Would you filter these records and copy every line that has the word "knee"?

DATA TO PROCESS:
----------------------------------------
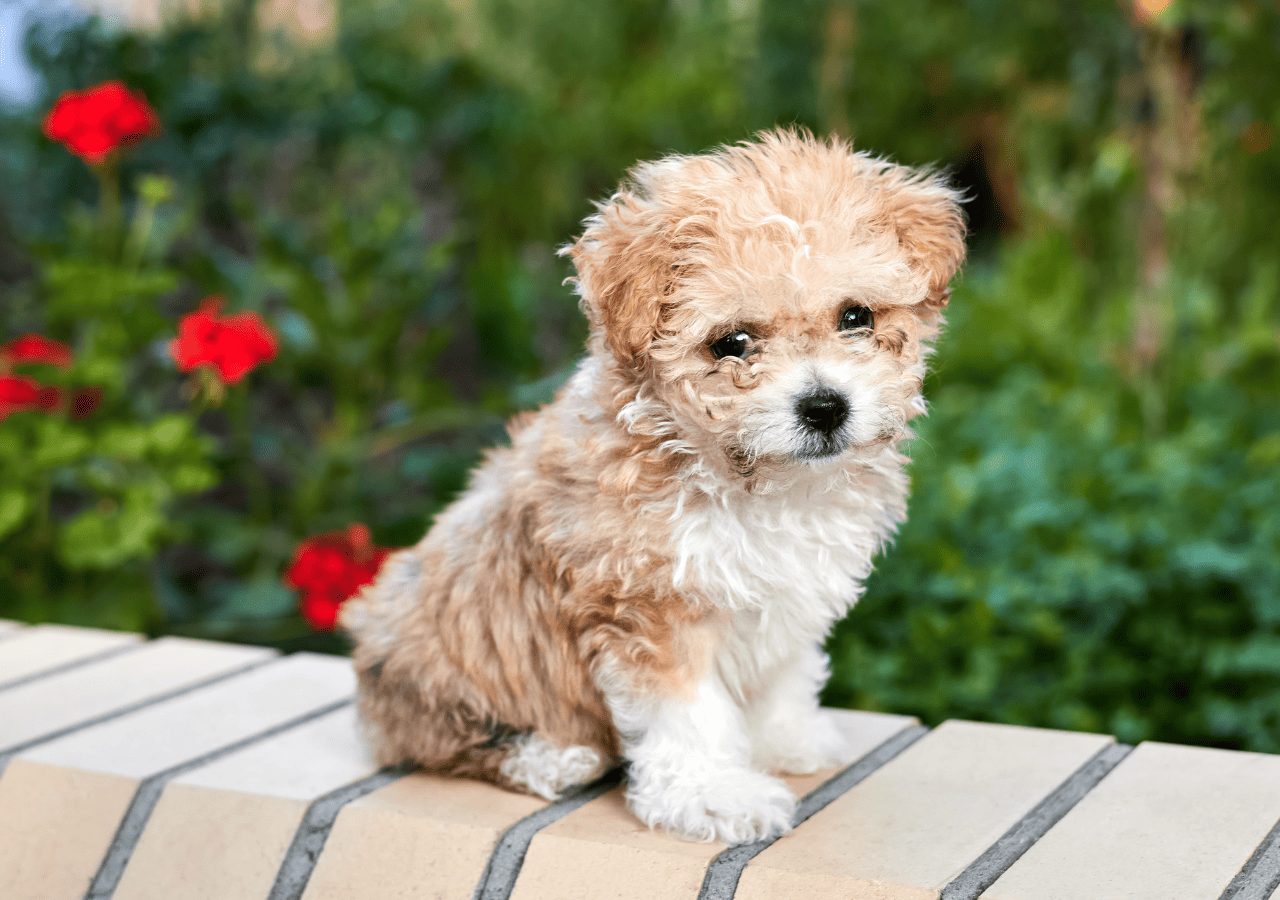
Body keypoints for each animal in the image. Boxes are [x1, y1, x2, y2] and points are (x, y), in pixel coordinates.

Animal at [340, 130, 962, 850]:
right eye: (732, 344)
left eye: (856, 315)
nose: (825, 406)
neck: (751, 482)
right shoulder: (649, 607)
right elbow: (688, 713)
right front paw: (716, 795)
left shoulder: (789, 589)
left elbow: (781, 672)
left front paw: (786, 739)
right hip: (438, 669)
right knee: (443, 741)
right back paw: (550, 758)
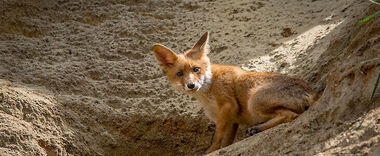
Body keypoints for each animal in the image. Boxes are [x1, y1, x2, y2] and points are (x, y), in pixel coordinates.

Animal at [151, 32, 314, 154]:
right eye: (179, 74)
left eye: (196, 69)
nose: (191, 85)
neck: (208, 92)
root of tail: (310, 92)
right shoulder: (232, 121)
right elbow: (226, 143)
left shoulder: (229, 106)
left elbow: (217, 137)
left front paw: (210, 150)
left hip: (253, 101)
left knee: (290, 115)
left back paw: (258, 128)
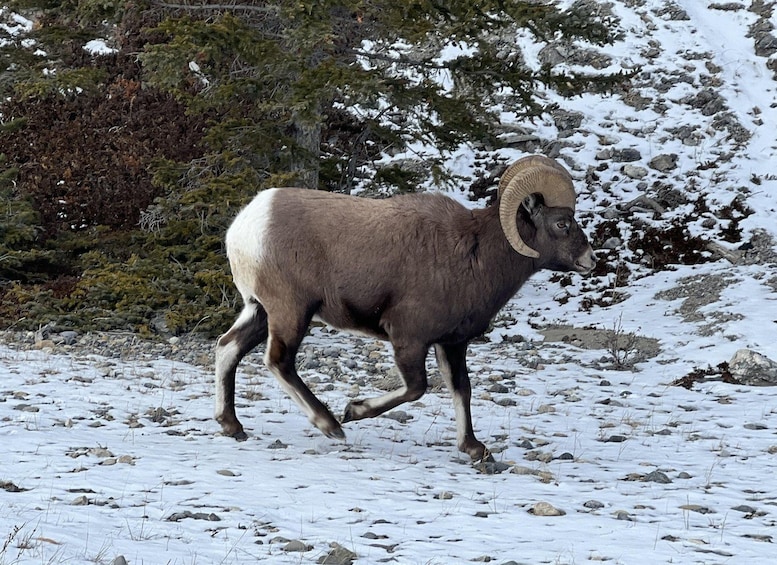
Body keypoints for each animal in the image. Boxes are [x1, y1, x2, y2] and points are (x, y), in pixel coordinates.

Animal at [214, 154, 596, 461]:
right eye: (562, 223)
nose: (590, 260)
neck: (475, 255)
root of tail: (245, 227)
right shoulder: (409, 339)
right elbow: (416, 388)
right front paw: (354, 410)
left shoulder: (452, 343)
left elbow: (462, 389)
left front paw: (474, 448)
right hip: (291, 311)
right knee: (279, 361)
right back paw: (331, 425)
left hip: (260, 311)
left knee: (227, 347)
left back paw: (232, 426)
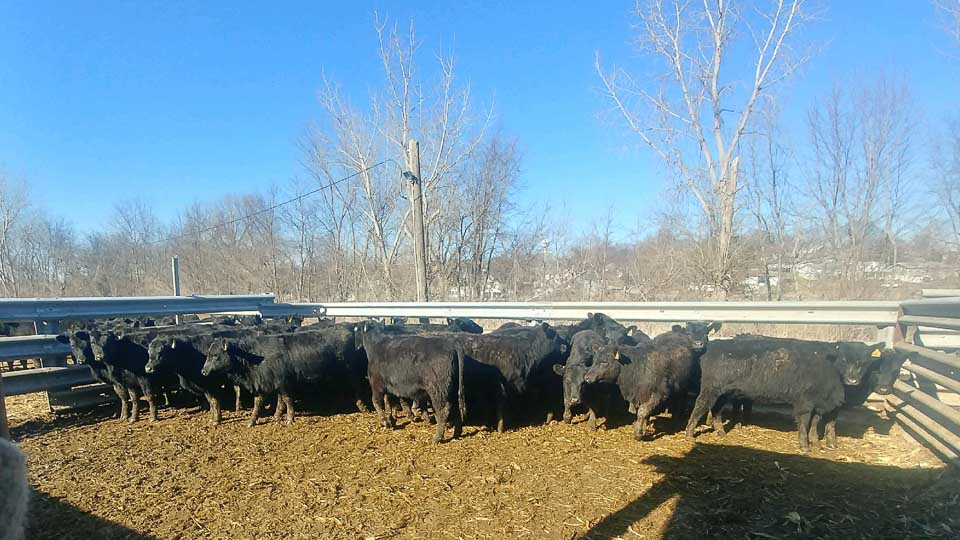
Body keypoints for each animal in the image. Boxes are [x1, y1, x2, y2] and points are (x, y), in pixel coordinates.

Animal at [201, 325, 366, 427]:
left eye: (215, 355)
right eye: (208, 354)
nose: (203, 371)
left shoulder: (283, 383)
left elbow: (286, 400)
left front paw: (289, 418)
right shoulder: (265, 384)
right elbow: (261, 403)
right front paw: (255, 420)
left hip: (352, 373)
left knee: (358, 387)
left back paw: (362, 406)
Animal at [685, 337, 847, 452]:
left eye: (852, 361)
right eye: (844, 359)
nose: (851, 379)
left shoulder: (821, 406)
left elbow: (817, 424)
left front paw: (819, 444)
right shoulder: (805, 403)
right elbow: (804, 423)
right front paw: (805, 446)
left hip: (724, 392)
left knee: (716, 409)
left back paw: (721, 432)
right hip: (710, 389)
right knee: (700, 406)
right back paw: (689, 433)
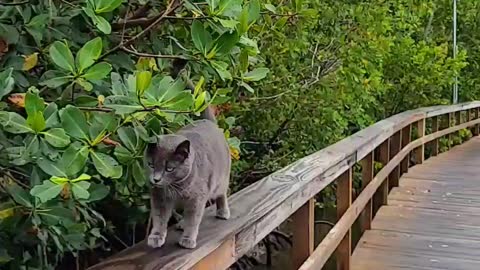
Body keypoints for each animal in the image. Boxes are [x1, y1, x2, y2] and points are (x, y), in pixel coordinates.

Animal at [146, 106, 231, 250]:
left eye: (169, 168)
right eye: (151, 165)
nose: (155, 179)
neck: (176, 188)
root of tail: (209, 122)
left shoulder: (197, 199)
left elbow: (193, 220)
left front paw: (187, 239)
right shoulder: (159, 196)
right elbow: (159, 217)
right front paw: (156, 237)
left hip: (222, 180)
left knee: (222, 194)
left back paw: (223, 212)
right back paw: (181, 224)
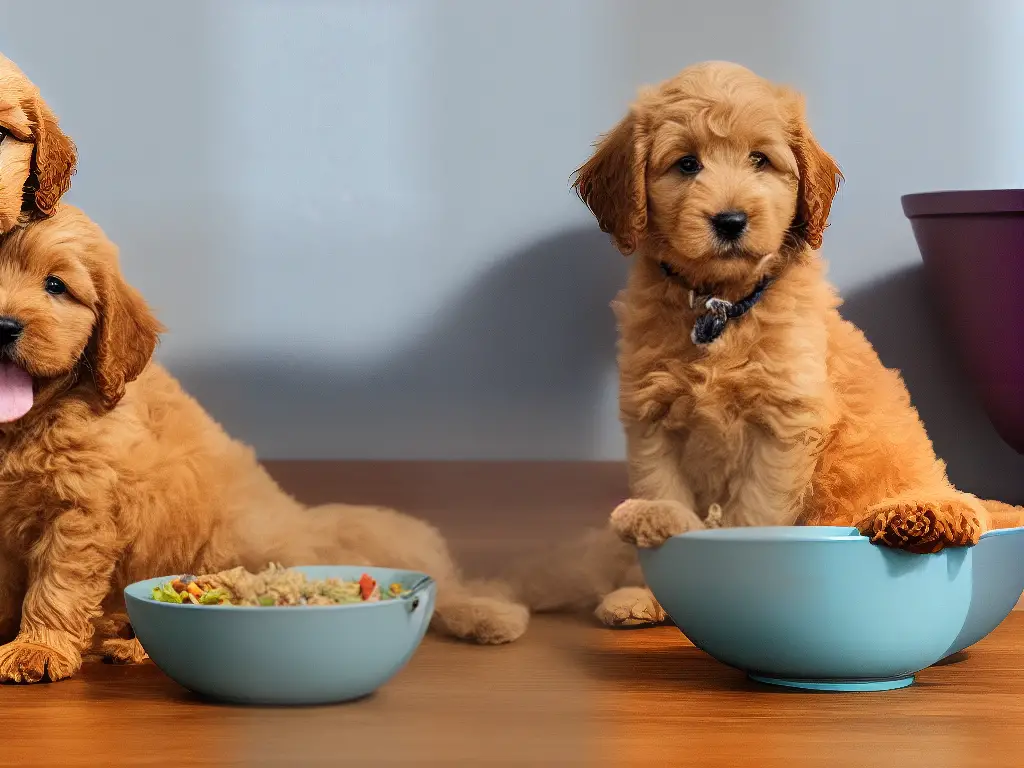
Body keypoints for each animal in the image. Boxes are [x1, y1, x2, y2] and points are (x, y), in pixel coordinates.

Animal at [0, 207, 528, 684]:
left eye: (55, 285)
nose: (5, 325)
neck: (20, 427)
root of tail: (302, 524)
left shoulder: (80, 512)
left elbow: (56, 585)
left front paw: (36, 648)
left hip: (229, 541)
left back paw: (133, 644)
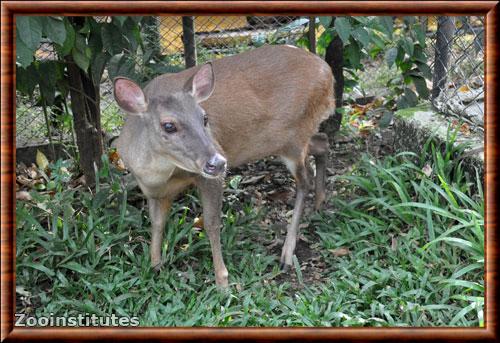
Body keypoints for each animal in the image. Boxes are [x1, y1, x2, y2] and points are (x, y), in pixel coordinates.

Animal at [111, 44, 334, 288]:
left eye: (204, 118)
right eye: (168, 125)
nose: (218, 161)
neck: (157, 174)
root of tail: (327, 71)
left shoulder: (208, 177)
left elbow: (211, 223)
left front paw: (223, 281)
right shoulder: (155, 191)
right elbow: (157, 223)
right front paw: (155, 266)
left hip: (294, 136)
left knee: (305, 179)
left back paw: (287, 253)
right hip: (289, 139)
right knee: (322, 143)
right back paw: (319, 204)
----------------------------------------
TASK OUTPUT:
right knee: (443, 741)
left knee: (290, 115)
right knee: (279, 361)
left knee: (227, 347)
left knee: (358, 387)
left knee: (716, 409)
right knee: (700, 406)
left knee: (222, 194)
left knee: (305, 179)
right knee: (322, 143)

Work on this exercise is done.